- **TASKS**
1: In the study summary, which bacterium was isolated again and again from contaminated Smoky Canyon Mine samples?
2: Summarize the study summary in two sentences.

- **TEXT FOR ANALYSIS**
══════

Microbial studies of a selenium-contaminated mine site and potential for on-site remediation

Surface water Selenium (Se) concentrations are above regulatory standards at several active and inactive phosphate mine sites in the US Western Phosphate Resource Area. The focus of the present study was to examine the impacts of the microbial communities on the oxidation state of Se in overburden waste from the Smoky Canyon phosphate mine in Idaho, USA. Microbial populations were found that reduce soluble selenate (SeO₄²⁻) to insoluble elemental Se. Microcosm experiments were conducted for molecular genetic analysis of this microbial community by rRNA gene profiling. An acetone pretreatment step was developed to remove interfering pre-petroleum hydrocarbons from the samples prior to extraction. PCR was used to amplify 16S and 18S rRNA genes present in the microbial community DNA. The amplified products were subjected to denaturing gradient gel electrophoresis (DGGE). Isolates and excised DGGE bands were amplified and sequenced for identification to determine the relative importance of culturable isolates to the total microbial population. Analysis of samples from different sites at the mine showed how Se contamination and previous remediation treatments changed the microbial populations across the site. Members of the family Enterobacteriaceae were dominant among the selenate reducing isolates from the site containing high Se levels. In particular, Serratia fonticola was isolated repeatedly from contaminated Smoky Canyon Mine site samples. Packed column studies were performed with seleniferous waste rock fractions from Smoky Canyon Mine. Column amendments consisted of combinations of iron, compost, and whey. Eh, pH, and extractable Se measurements were taken. Tests with infiltrated water showed columns containing an organic amendment combined with iron metal were the most resistant to Se leaching. Iron-based compounds from the corroding metal are thought to strongly bind the Se reduced by microbial activity, thereby stabilizing the Se in an insoluble form. We conclude that long-term stabilization of selenium at contaminated mine sites may require reductive microbial processes combined with abiotic immobilization by iron, either natural or engineered, to stabilize the Se and retard re-oxidation and release. Iron-selenide or iron-selenite compounds are more stable and resistant to leaching, especially when removed from active weathering.

══════

- **Saved entries**
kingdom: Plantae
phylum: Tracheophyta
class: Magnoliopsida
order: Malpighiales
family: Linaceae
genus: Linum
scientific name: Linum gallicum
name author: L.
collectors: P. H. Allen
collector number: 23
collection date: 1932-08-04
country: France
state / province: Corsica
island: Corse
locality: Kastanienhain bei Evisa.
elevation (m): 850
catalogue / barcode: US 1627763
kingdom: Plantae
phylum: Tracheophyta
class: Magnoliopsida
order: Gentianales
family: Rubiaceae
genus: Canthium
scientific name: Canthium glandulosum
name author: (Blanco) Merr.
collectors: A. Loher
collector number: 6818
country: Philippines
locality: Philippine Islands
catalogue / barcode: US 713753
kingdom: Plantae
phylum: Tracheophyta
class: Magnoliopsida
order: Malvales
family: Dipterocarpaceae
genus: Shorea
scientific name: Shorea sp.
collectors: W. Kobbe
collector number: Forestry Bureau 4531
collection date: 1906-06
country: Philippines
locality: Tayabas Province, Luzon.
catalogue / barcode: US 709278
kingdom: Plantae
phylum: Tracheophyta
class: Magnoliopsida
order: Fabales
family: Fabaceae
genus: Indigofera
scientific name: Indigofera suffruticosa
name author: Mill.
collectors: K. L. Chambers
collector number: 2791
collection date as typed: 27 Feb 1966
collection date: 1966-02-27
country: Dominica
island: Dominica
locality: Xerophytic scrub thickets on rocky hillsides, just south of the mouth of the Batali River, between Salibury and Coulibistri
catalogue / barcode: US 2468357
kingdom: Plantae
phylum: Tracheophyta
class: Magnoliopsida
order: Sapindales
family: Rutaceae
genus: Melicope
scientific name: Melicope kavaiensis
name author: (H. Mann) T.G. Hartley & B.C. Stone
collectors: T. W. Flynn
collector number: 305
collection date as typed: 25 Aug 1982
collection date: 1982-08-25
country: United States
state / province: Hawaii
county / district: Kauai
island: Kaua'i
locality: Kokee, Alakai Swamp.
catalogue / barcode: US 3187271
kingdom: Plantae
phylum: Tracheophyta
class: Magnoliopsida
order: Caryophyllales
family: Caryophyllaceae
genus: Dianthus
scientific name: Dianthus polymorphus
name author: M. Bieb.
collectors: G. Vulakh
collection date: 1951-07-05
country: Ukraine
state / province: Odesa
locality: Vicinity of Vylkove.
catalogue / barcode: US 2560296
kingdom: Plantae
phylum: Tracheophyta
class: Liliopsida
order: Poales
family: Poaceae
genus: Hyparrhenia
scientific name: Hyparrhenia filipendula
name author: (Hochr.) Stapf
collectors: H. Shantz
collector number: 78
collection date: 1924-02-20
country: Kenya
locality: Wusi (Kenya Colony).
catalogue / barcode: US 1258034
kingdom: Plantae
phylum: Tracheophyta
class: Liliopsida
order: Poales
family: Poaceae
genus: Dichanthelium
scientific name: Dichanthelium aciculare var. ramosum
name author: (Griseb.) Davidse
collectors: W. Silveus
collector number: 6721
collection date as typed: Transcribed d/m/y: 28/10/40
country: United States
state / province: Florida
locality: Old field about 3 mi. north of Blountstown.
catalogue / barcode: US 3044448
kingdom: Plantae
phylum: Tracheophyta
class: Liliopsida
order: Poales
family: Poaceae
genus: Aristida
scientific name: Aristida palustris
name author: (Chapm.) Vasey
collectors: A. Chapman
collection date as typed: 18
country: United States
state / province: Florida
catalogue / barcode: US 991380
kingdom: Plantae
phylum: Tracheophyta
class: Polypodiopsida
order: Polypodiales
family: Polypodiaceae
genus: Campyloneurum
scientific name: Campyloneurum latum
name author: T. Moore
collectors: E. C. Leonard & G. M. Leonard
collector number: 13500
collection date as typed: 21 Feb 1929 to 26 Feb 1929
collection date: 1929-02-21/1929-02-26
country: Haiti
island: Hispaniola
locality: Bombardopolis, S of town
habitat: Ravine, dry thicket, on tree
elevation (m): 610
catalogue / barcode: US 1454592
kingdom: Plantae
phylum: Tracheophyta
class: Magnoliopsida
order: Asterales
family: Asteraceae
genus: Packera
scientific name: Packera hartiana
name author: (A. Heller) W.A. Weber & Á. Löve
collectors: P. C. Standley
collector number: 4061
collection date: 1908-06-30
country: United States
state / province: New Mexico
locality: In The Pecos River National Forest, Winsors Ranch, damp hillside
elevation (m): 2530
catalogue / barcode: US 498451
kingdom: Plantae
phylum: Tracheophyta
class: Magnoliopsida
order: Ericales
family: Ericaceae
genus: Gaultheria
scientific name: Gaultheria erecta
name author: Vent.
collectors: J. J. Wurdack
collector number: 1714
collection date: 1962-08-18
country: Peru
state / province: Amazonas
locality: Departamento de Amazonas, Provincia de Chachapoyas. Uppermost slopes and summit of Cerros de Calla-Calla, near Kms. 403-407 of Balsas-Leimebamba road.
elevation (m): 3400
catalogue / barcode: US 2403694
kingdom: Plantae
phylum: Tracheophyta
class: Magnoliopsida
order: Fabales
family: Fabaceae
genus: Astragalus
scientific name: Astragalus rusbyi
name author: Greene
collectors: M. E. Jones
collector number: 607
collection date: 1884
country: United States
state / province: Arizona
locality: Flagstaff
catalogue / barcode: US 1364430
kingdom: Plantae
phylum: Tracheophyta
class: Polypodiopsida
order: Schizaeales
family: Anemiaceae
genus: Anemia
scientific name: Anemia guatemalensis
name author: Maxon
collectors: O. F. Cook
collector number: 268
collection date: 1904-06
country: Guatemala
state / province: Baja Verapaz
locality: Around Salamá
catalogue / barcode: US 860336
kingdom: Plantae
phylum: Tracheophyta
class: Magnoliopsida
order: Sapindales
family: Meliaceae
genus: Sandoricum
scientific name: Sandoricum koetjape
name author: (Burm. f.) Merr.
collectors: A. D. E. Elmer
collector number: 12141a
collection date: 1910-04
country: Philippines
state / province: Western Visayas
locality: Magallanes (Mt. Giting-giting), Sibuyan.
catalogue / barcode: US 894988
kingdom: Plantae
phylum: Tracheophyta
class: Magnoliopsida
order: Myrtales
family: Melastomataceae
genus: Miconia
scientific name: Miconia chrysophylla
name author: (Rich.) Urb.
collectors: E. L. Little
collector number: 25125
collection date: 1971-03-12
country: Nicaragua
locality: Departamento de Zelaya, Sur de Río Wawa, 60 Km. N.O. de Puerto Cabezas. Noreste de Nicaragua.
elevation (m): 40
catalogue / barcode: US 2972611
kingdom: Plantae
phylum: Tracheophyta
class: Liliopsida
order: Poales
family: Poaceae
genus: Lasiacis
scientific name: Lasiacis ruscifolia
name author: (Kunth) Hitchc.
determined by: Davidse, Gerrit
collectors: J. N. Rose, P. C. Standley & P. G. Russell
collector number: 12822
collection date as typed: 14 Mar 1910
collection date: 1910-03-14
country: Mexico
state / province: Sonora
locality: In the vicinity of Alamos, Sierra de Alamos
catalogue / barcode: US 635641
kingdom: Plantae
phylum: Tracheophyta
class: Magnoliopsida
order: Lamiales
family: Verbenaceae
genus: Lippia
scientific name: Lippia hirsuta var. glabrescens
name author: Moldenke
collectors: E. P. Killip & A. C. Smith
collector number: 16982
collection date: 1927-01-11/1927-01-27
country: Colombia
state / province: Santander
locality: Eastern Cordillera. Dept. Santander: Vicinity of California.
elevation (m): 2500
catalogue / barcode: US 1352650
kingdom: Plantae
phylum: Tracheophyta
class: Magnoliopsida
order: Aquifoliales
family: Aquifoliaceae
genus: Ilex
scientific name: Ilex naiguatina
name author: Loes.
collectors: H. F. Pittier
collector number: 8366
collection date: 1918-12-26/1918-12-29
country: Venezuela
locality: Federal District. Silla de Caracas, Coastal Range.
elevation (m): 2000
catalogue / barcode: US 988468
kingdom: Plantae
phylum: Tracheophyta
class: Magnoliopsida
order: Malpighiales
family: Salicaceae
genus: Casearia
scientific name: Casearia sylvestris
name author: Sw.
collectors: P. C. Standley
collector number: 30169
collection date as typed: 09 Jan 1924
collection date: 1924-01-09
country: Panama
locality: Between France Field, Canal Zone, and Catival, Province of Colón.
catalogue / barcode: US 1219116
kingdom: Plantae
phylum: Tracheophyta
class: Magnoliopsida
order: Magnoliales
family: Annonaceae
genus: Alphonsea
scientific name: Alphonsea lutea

══════

- **YOUR WRITTEN ANSWERS**
1: Serratia fonticola.

2: The study found microbial populations in overburden waste from the Smoky Canyon phosphate mine in Idaho that reduce soluble selenate to insoluble elemental selenium, and members of the family Enterobacteriaceae were dominant among these isolates at the high-selenium site. Packed column tests showed that waste rock treated with an organic amendment plus iron metal best resisted selenium leaching, which led the authors to conclude that long-term stabilization may require microbial reduction combined with binding by iron.